[PROBLEM TO WORK ON]: Should a line below contain the word "down", report it.

[GIVEN RECORDS]:
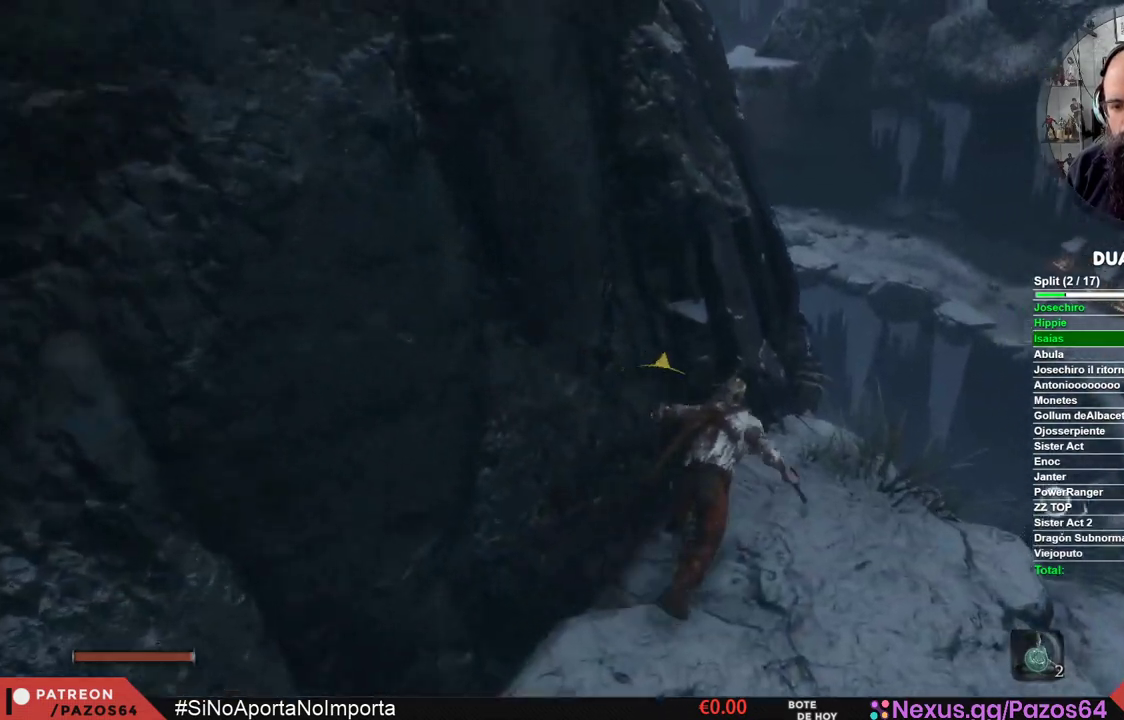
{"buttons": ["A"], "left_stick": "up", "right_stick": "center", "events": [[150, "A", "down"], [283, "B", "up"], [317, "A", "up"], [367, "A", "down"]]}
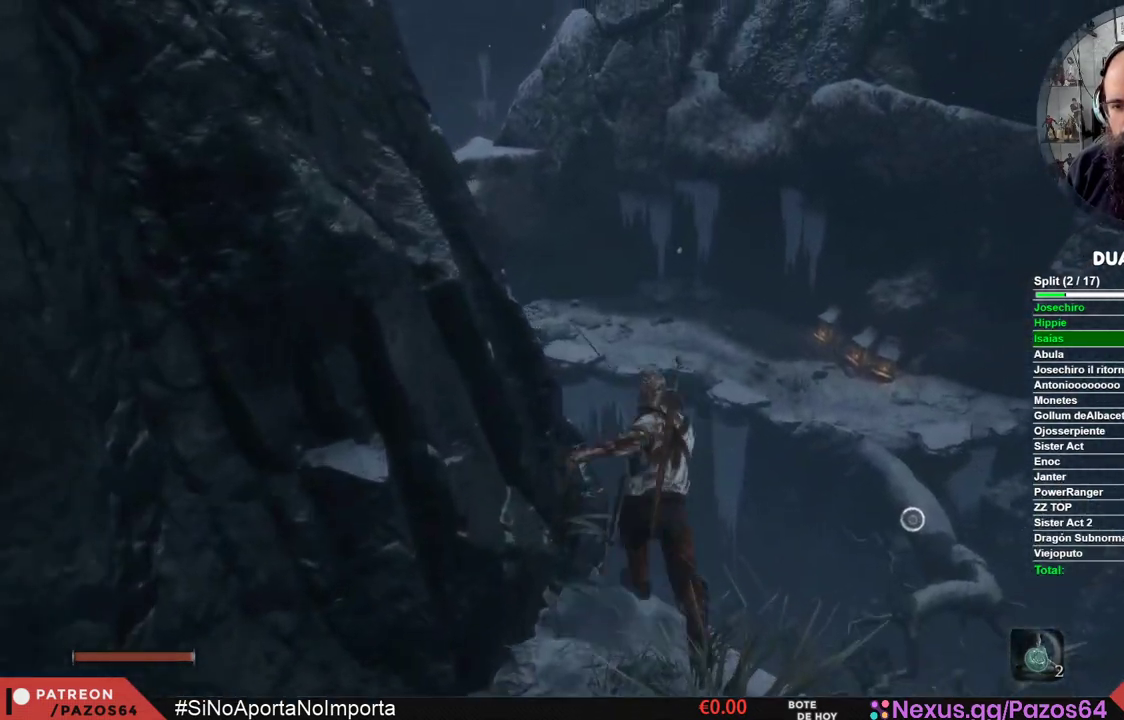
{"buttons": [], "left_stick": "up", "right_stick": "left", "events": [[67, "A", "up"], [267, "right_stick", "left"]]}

* * *

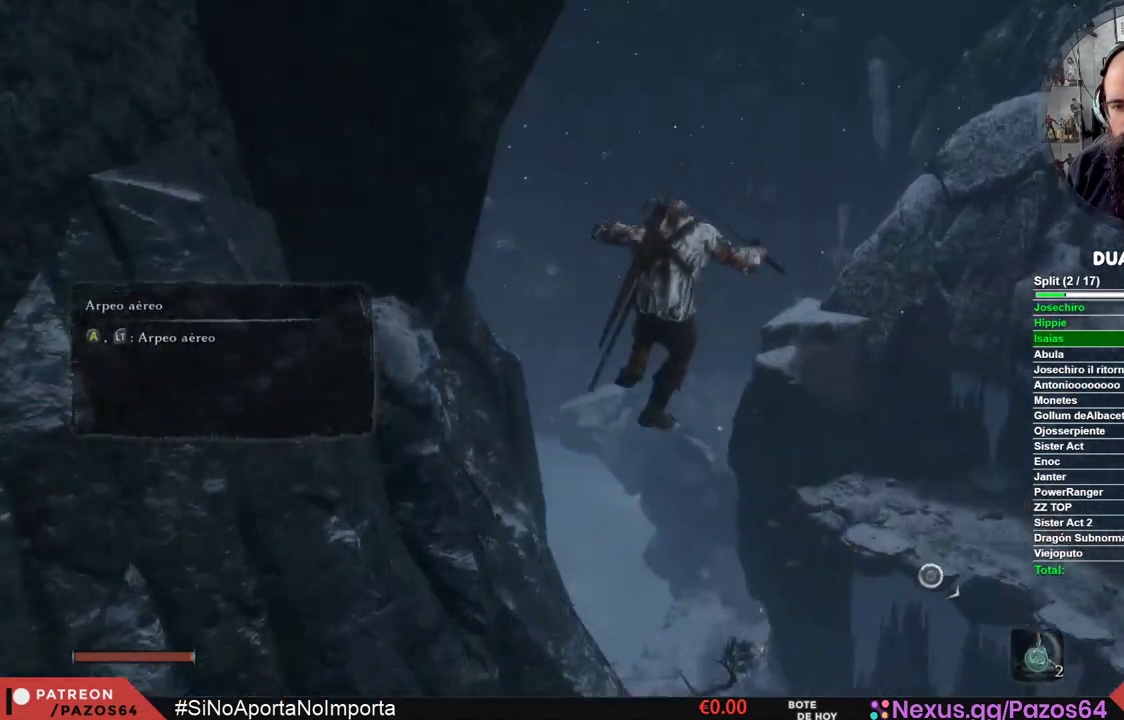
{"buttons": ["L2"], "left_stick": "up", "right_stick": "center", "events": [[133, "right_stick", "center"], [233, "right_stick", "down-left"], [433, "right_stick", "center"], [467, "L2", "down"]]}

[TASK ANSWER]:
{"buttons": ["A"], "left_stick": "up", "right_stick": "center", "events": [[150, "A", "down"], [283, "B", "up"], [317, "A", "up"], [367, "A", "down"]]}
{"buttons": ["L2"], "left_stick": "up", "right_stick": "center", "events": [[133, "right_stick", "center"], [233, "right_stick", "down-left"], [433, "right_stick", "center"], [467, "L2", "down"]]}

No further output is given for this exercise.